Luckily for me (and everyone else!), the effects of sleep deprivation can be reversed with a return to sleeping 7 to 9 hours regularly. So this week I’m going to try to fall asleep without a screen in front of my face. If I find my anxious thoughts make it too difficult to fall asleep normally, I will use the f.lux software to turn the brightness down and hopefully still reap full benefits of sleep.

And if I’m still dumb after getting more sleep, then I guess it’ll be wise to go to a doctor and get it checked out.

I just really hate how this has affected me, so I’m determined to get back to a normal state of intelligence. Sure, I’ll definitely have dumb blonde moments, but they’ll just be a silly, infrequent occurrence as opposed to all day, everyday. Happy snoozing everyone!

A Sleep Aid Review…After 4 Hours Of Sleep

I am currently running on about 4 hours of sleep.

And this is a review of the Slumberland Snacks Sleep Squares.

So get ready.

I received a sample of these sleep squares in my June Conscious Box. I wrote about my Conscious Box experience in a post you can find here.

Reading some reviews, apparently people swear by these things. I don’t have a sleep disorder, so I have never really taken sleep aids or anything like that, prescription or otherwise. I’m a pretty light sleeper, so I wake up (and then stay awake) pretty easily.

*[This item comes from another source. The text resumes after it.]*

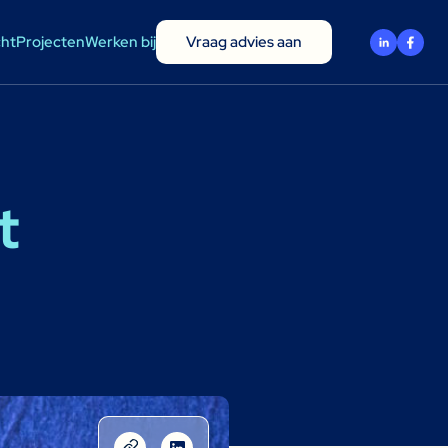
cht
Projecten
Werken bij
Vraag advies aan
t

I took an anti-anxiety pill for a bit last year, but the anxiety was due to my Crohn’s, which was not diagnosed until a bit later. And when I’m stressed, it can take a toll on my sleep patterns. But nothing as bad as last night…

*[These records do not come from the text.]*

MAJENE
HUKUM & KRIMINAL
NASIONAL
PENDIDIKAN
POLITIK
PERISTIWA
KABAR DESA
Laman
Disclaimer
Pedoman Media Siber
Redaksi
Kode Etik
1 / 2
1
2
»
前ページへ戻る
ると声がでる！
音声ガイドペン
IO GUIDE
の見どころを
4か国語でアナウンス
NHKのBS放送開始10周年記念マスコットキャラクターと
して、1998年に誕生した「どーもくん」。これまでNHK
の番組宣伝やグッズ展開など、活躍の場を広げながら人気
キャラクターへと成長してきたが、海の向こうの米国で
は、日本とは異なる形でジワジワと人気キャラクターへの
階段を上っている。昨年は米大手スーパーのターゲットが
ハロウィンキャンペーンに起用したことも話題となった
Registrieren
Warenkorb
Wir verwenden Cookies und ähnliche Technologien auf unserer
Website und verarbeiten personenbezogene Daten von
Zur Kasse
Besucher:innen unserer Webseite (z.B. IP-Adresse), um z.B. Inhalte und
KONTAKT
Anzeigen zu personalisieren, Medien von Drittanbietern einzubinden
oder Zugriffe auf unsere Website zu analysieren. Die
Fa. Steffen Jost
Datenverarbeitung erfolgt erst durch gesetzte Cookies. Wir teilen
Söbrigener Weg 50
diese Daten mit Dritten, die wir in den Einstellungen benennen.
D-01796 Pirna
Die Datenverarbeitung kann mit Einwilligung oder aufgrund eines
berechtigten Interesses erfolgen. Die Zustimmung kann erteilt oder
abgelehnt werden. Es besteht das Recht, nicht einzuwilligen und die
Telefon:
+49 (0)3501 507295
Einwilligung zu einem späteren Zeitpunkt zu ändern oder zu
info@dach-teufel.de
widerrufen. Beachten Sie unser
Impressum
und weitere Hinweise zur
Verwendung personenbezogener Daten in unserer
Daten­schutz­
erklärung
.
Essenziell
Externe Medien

So these sleep squares are said to be “deliciously simple treats that help you get a better night’s rest.” The sample I received contained two squares, and since they are supposedly very healthy (100% natural, sugar and gluten free, etc.) they actually have an expiration date. Mine were due to expire in 2 weeks, and since I have to work and go to school the next 4 days, I figured last night would be good a time as any to test them out. Be prepared, get a good night’s sleep to tackle these next few days. Right?

The directions suggest taking the sleep square(s) about 30 minutes before you plan to fall asleep, so I took one at 12 midnight. It didn’t taste bad (they come in many flavors, but mine were just plain chocolate) and I made sure to chew completely before swallowing, as was directed.

After about 30 minutes, I had been dozing on and off, but when I would come back to consciousness, it felt as though my heart was racing. I had that really anxious feeling like when you’re nervous or feel like you’re forgetting something. Or when you doze in public and realize it only after you jolt awake in an embarrassing way. Why was I feeling like this?

I did my homework.

I didn’t have to be up early.

I hadn’t eaten in over 4 hours.

I hadn’t had any tiffs with friends or anyone, causing me to stress.

Heck, I had even done some extra independent studying of Statistics AND worked out at the gym!

What gives?!

So around 12:45, I took the second square, drank some water, and climbed back into bed. This second one would do the trick, it had to. I just needed that extra push.

I read the box, making sure that these squares were actually to help you sleep and not give you energy. It does mention that you should discontinue use if you have feelings of anxiety and insomnia (check and check), along with a heap load of other negative reactions.

And then, around 5:30 a.m., having been awake the entire night, I got out of bed and jumped around my room to try to release a bunch of the pent up energy, ate a banana, and noted that the sun was starting to come up. Wonderful.

I climbed back into bed (by now I had already had a few meltdowns…”everyone else is asleep, what is wrong with me?!”), read for a bit, and around 6 a.m., I was finally able to kick that anxious, super-awake feeling enough to catch some zzzs. And then I woke up at 9:30 and laid there until my alarm went off at 10.

I’m sure this is how I’ll look coming home after work tonight. Needless to say, I personally do not recommend these things.